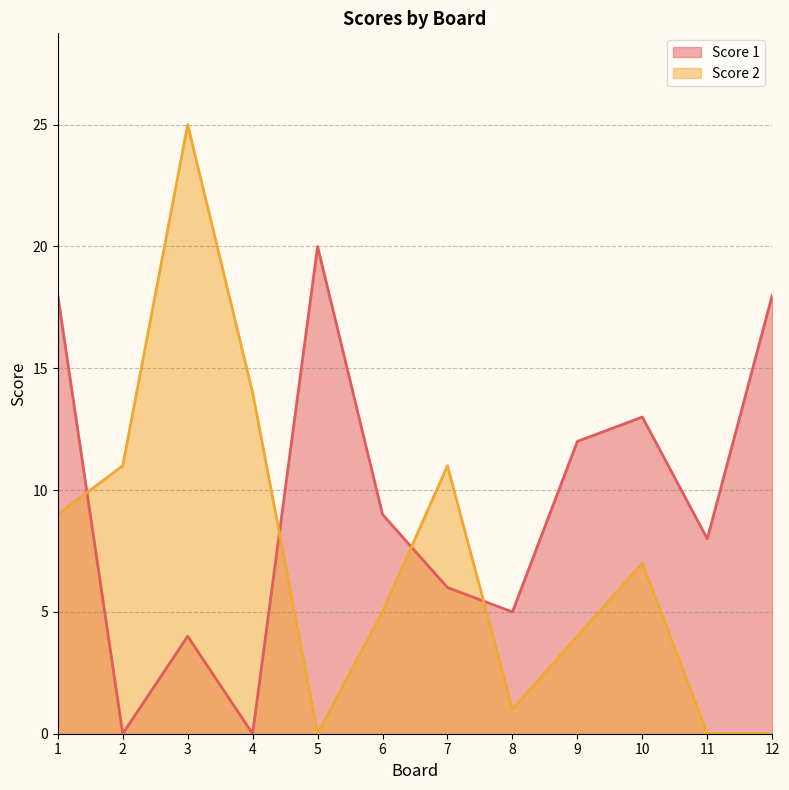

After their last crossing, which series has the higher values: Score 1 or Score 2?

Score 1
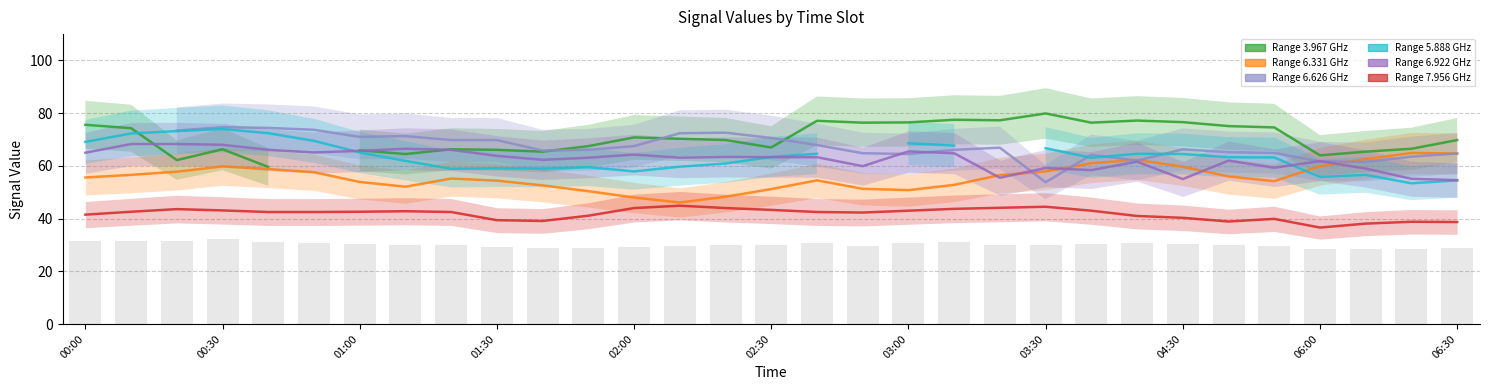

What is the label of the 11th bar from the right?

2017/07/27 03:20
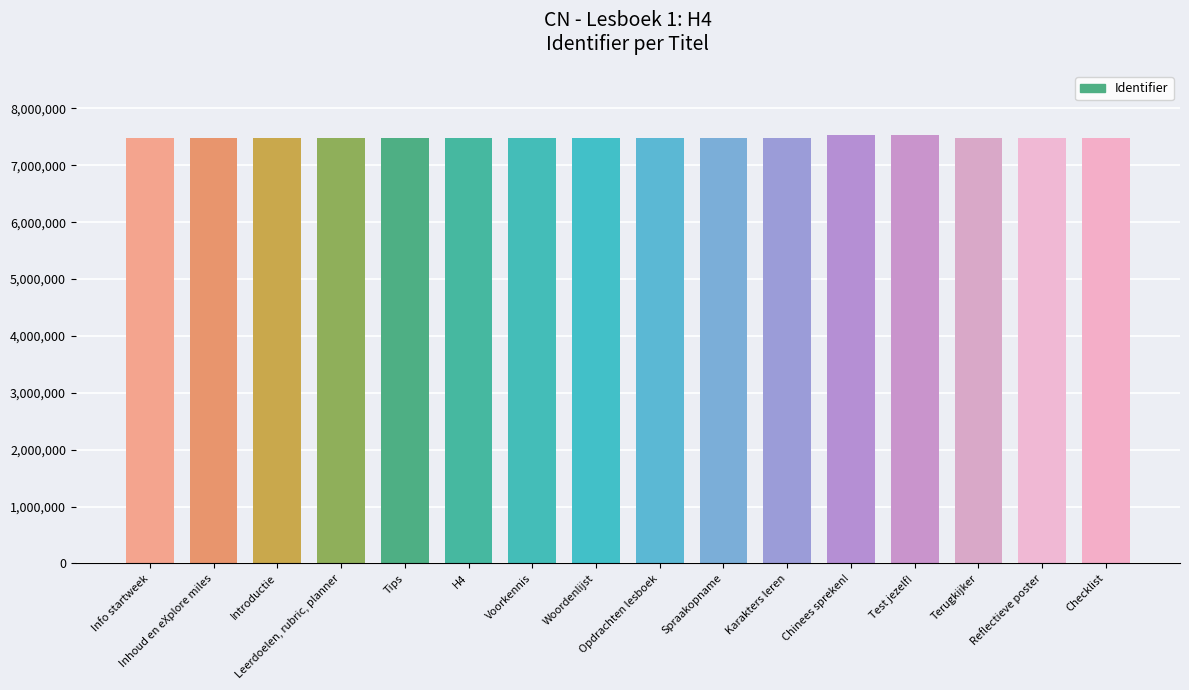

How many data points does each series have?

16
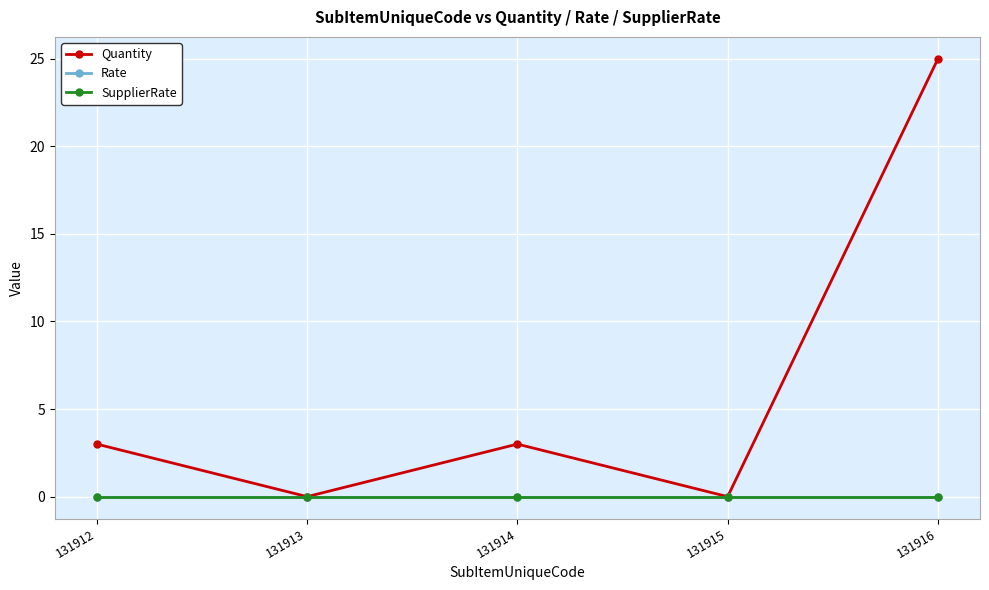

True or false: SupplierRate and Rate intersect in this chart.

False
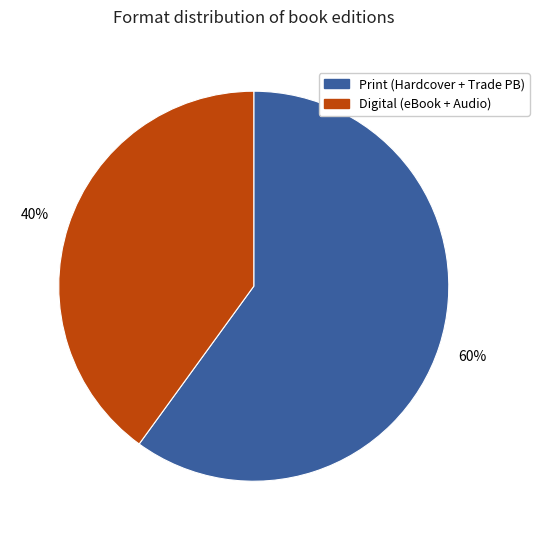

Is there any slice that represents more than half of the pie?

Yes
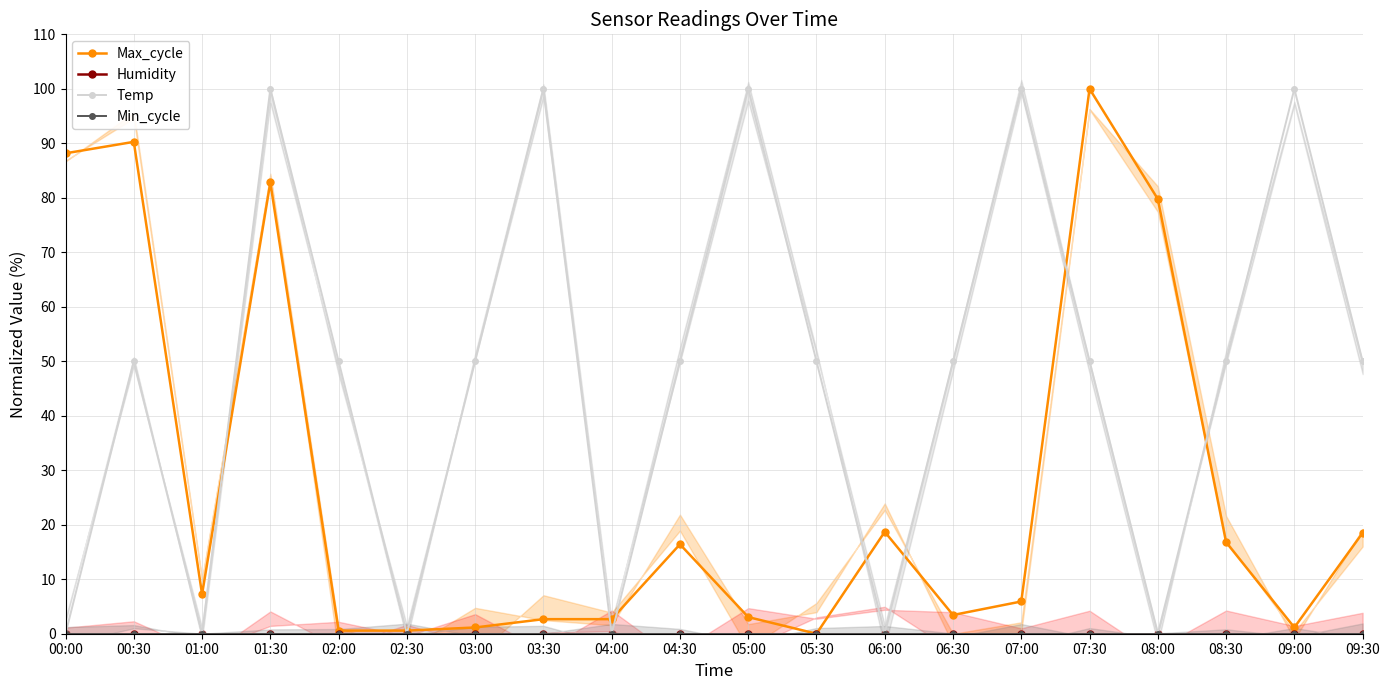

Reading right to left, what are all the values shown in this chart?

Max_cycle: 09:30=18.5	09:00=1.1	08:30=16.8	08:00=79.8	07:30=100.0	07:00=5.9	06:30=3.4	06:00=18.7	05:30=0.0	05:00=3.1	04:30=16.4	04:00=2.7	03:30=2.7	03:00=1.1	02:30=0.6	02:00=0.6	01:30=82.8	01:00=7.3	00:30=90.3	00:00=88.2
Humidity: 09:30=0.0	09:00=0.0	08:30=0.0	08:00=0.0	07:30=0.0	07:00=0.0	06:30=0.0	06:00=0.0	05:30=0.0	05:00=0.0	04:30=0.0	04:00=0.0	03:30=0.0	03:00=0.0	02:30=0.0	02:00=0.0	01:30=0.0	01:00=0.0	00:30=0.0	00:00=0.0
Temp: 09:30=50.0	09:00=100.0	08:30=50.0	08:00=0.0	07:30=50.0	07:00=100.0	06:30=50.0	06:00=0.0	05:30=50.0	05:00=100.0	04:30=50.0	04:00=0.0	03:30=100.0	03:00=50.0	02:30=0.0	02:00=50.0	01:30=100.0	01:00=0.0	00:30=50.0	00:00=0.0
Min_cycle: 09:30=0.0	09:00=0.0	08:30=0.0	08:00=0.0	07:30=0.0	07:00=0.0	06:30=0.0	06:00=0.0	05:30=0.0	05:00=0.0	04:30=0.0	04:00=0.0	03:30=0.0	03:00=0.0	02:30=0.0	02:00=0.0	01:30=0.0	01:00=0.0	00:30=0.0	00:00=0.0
#####
Exercise goal>
Reproduce the lines of the listing above verbatim, starting at the line that contains "Is there any" and ending at the line that contains "Reading right to", with both of those lines included. Leave the picture markers out of your answer.

Solution to this task>
Is there any slice that represents more than half of the pie?

Yes

Reading right to left, what are all the values shown in this chart?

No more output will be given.